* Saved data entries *
· · · ·

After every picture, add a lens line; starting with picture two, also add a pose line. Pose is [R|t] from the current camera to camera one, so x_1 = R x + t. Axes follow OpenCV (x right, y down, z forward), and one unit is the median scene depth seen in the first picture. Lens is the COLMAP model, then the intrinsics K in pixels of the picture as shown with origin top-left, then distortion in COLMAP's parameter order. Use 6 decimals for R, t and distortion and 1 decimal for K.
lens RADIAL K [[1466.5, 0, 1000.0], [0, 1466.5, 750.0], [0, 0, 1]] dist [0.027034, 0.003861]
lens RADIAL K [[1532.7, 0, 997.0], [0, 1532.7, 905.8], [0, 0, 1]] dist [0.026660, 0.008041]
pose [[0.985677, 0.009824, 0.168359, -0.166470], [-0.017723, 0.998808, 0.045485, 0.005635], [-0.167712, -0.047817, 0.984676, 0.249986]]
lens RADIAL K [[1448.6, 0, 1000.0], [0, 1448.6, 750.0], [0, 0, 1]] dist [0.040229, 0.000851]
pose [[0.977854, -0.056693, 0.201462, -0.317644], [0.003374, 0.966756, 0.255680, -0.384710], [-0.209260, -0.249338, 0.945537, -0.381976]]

· · · ·

* TASK TO COMPLETE *
Please locate every line in the entries above that contains the word "lens" and copy each of those lines.

* EXERCISE ANSWER *
After every picture, add a lens line; starting with picture two, also add a pose line. Pose is [R|t] from the current camera to camera one, so x_1 = R x + t. Axes follow OpenCV (x right, y down, z forward), and one unit is the median scene depth seen in the first picture. Lens is the COLMAP model, then the intrinsics K in pixels of the picture as shown with origin top-left, then distortion in COLMAP's parameter order. Use 6 decimals for R, t and distortion and 1 decimal for K.
lens RADIAL K [[1466.5, 0, 1000.0], [0, 1466.5, 750.0], [0, 0, 1]] dist [0.027034, 0.003861]
lens RADIAL K [[1532.7, 0, 997.0], [0, 1532.7, 905.8], [0, 0, 1]] dist [0.026660, 0.008041]
lens RADIAL K [[1448.6, 0, 1000.0], [0, 1448.6, 750.0], [0, 0, 1]] dist [0.040229, 0.000851]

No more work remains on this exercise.